• [Passage shown]:
--- begin ---
Getting your kids to listen to you must be one of the most universal plights of a parent. Well apart from me of course. I’ve never found myself yelling like a fish-wife, jumping up and down like a crazed woman getting redder and redder, or gritting my teeth with frustration only to put my neck out. Oh no. Neither have I put myself on the ‘thinking spot’ on the stairs to calm myself down, only to find three pairs of eyes peering round the doorframe giggling because ‘Mum has been so naughty.’
So not having done any of these things and only imagined them, I’ve come up with a few things that would be really helpful (should I ever need them):
Make sure they can genuinely hear you!
If the room is too noisy or bustly, or they’re in their own little world, they may not realise you’re talking to them. Turn the music or TV down, or teach them a bit of sign language for situations where you have no control over the background noise – when you clap / put your hand up / anything else you decide between you, it means you need to say something and please can they focus for a second.
Get their attention
Touch them to gently let them know you’re there and move into their line of vision. It brings their focus away from what they were doing and on to you.
Good eye contact
When we listen to someone we take cues from their facial expressions and body language and it’s so much easier to ‘hear’ someone when you can see their eyes and face too. It also helps them to focus and not get distracted.
Don’t shout
Shouting breaks bonds and being shouted at is very scary.
Keep it simple
So if it’s something like wanting the kids to take their dirty plates up to the sink after a meal and they don’t. A simple ‘please can you take your plate up?’ and a big friendly smile followed by a ‘thank you’ will go much further in the long run. There’s no need really for the big chat about not being their slave etc. Yes you’ll need to repeat this after every meal until it’s a habit but quite honestly you’re going to have to do that anyway!
Respect them
Don’t forget to say please and thank you. Show them the same level of respect you’d like another adult to show you. So if they’re in the middle of something then apologise for interrupting and if you want them to do something but it could wait, tell them that and let them tell you when they’ll do it. Yes they’ll probably need reminding but it’s all a learning process. Their memories will improve over time.
--- end ---
• [Task to complete]:
Rewrite the section of the piece on getting kids to listen that begins at the words "If the room" and stops after "for a second.", changing "sign language" to "hand signals".

• [Information shown]:
--- begin ---
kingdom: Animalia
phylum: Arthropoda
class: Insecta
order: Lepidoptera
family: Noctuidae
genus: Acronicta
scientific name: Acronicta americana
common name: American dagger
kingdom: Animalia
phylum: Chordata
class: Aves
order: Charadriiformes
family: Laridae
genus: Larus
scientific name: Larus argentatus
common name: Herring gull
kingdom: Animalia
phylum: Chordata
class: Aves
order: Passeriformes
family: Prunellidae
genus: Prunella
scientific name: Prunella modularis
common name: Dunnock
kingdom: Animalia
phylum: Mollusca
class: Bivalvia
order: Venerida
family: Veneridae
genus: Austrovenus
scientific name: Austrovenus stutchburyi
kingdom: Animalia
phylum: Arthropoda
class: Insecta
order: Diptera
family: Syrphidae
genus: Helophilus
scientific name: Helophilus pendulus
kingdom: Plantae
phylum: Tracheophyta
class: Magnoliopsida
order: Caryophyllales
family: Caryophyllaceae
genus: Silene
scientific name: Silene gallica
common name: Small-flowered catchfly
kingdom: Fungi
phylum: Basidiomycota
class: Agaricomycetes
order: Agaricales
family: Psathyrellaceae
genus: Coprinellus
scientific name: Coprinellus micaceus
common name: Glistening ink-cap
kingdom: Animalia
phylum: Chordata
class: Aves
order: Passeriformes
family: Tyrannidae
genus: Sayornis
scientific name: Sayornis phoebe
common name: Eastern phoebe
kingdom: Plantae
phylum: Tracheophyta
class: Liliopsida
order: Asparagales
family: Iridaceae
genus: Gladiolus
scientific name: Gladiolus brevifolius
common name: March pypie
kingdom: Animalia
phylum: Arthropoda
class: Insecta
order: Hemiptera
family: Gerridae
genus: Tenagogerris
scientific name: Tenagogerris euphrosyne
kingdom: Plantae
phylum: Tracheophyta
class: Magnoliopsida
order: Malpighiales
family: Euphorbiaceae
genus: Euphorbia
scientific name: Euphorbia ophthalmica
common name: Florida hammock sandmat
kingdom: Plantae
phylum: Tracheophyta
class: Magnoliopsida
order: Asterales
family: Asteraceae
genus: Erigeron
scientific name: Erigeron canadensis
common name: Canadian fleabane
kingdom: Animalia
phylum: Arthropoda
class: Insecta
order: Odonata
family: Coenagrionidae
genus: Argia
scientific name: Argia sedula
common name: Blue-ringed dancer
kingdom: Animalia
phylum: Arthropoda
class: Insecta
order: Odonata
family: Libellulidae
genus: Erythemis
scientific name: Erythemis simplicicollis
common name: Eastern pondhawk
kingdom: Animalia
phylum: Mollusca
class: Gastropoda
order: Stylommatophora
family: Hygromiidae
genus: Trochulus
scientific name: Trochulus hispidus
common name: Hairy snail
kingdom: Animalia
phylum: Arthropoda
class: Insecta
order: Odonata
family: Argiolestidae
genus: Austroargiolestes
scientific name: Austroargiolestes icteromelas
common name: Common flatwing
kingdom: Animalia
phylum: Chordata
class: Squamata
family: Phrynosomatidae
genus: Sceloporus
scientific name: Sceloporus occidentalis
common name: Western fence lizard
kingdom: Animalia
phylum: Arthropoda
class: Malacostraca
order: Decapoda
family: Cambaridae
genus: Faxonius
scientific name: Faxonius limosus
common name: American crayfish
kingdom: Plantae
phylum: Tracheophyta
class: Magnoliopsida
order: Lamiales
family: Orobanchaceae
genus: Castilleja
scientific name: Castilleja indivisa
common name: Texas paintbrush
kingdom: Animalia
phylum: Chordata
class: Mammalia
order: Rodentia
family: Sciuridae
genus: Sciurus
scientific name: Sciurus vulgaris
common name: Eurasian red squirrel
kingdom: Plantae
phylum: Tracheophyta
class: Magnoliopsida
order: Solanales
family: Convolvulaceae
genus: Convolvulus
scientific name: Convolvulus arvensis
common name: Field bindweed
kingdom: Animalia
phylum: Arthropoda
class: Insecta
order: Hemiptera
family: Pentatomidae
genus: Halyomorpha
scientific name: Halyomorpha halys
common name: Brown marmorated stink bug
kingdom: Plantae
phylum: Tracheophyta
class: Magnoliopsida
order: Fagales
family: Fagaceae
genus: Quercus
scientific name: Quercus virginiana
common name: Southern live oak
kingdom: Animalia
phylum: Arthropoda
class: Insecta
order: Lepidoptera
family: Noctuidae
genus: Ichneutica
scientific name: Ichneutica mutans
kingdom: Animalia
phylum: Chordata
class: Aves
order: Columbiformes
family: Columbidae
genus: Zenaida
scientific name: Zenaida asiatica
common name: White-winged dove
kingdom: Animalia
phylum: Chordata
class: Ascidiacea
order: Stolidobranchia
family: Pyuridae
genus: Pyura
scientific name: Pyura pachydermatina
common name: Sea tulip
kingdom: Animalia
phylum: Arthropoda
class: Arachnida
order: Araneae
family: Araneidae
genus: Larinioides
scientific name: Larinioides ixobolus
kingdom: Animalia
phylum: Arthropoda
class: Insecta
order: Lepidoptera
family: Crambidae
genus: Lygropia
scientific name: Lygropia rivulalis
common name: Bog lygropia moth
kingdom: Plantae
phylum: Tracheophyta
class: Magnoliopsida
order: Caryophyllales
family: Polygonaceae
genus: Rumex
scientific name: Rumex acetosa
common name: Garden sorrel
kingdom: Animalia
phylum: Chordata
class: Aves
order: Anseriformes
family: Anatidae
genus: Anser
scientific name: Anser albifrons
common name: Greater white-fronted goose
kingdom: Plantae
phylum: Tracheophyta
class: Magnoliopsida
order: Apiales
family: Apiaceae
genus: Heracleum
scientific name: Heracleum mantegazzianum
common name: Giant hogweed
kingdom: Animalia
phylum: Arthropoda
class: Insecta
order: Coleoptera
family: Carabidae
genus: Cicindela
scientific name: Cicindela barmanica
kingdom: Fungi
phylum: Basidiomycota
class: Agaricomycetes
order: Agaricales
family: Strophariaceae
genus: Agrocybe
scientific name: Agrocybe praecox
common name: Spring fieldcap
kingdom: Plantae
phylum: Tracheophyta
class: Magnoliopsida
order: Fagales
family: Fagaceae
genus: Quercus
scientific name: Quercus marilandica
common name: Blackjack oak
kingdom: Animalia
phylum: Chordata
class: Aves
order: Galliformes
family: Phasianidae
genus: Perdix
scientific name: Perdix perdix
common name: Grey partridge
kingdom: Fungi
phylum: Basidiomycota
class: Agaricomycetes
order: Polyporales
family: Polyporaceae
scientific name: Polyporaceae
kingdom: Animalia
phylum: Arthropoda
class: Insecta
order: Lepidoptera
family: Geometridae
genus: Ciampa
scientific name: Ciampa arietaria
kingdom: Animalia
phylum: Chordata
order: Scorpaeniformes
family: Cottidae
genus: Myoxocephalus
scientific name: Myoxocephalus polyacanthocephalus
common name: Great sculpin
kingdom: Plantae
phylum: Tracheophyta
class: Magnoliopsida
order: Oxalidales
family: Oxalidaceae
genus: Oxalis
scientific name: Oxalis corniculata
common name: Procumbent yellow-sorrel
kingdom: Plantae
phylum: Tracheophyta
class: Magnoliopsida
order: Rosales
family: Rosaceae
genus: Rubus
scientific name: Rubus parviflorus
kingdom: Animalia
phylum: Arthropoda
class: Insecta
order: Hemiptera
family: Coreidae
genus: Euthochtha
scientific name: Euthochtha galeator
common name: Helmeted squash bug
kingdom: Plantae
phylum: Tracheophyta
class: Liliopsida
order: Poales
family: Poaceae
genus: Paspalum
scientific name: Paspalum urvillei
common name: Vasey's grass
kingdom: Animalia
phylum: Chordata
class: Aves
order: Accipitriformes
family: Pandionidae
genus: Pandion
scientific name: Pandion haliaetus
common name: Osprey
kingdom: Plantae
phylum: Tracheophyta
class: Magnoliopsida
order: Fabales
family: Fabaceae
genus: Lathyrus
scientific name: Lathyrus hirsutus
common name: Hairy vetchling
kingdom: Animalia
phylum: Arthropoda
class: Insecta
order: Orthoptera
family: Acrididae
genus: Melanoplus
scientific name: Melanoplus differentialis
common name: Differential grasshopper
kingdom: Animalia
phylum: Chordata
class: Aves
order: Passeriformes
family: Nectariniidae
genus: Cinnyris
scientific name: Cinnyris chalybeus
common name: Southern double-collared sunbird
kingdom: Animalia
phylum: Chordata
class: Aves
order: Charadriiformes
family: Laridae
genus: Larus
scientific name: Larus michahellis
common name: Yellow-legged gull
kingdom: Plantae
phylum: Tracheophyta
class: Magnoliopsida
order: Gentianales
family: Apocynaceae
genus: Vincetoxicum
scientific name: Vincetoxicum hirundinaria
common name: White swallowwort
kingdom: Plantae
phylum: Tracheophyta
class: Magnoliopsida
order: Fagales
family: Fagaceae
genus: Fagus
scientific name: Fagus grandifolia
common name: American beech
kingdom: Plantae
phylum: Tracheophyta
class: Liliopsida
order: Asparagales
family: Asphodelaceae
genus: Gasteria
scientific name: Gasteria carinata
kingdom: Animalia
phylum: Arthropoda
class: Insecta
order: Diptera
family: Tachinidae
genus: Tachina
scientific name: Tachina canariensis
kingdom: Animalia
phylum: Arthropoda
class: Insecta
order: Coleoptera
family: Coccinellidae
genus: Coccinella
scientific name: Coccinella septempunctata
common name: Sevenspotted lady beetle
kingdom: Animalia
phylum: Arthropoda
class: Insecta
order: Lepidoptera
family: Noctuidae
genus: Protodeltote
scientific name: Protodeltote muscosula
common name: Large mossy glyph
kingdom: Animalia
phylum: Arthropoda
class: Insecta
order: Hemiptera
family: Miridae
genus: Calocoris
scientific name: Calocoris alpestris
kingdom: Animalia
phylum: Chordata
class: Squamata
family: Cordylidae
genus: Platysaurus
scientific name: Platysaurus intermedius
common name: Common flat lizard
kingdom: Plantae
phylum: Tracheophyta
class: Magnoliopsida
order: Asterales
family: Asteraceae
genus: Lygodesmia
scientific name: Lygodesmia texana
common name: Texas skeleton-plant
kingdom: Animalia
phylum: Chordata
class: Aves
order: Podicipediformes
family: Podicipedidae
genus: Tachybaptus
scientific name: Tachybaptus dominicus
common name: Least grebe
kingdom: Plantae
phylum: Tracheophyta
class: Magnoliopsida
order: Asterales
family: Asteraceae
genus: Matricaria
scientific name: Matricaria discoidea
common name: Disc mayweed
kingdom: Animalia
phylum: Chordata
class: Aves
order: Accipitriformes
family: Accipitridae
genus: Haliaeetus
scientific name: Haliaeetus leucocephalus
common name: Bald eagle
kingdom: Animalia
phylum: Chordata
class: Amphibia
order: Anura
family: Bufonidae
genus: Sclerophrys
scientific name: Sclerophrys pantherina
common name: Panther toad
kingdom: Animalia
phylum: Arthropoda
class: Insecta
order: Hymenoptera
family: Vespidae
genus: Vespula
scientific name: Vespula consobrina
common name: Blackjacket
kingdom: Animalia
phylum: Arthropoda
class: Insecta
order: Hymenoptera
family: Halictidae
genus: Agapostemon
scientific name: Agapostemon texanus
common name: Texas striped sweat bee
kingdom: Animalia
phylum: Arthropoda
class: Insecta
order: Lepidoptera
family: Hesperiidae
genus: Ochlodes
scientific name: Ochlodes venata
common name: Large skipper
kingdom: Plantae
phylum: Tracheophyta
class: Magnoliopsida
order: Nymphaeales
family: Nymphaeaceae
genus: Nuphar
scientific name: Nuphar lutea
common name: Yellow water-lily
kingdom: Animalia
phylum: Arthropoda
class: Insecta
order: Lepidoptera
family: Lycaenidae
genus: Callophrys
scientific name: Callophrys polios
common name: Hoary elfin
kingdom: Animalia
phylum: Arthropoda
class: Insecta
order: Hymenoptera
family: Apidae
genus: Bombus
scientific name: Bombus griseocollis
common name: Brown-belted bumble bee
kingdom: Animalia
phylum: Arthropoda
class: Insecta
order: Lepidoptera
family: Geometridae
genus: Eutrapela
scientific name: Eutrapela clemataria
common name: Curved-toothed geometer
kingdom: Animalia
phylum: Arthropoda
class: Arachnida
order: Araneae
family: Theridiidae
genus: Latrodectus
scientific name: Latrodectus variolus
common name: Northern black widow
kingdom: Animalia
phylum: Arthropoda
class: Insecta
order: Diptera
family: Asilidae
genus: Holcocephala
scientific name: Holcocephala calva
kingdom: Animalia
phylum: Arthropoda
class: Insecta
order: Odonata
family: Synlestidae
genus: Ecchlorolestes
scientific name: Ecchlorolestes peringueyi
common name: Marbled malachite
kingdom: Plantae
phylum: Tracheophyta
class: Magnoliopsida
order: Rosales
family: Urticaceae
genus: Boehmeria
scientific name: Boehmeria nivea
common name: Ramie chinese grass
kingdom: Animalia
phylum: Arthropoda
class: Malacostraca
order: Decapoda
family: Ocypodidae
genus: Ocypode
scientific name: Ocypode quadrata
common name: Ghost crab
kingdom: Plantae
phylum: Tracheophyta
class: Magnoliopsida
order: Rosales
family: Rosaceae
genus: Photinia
--- end ---
• [Expected answer]:
If the room is too noisy or bustly, or they’re in their own little world, they may not realise you’re talking to them. Turn the music or TV down, or teach them a bit of hand signals for situations where you have no control over the background noise – when you clap / put your hand up / anything else you decide between you, it means you need to say something and please can they focus for a second.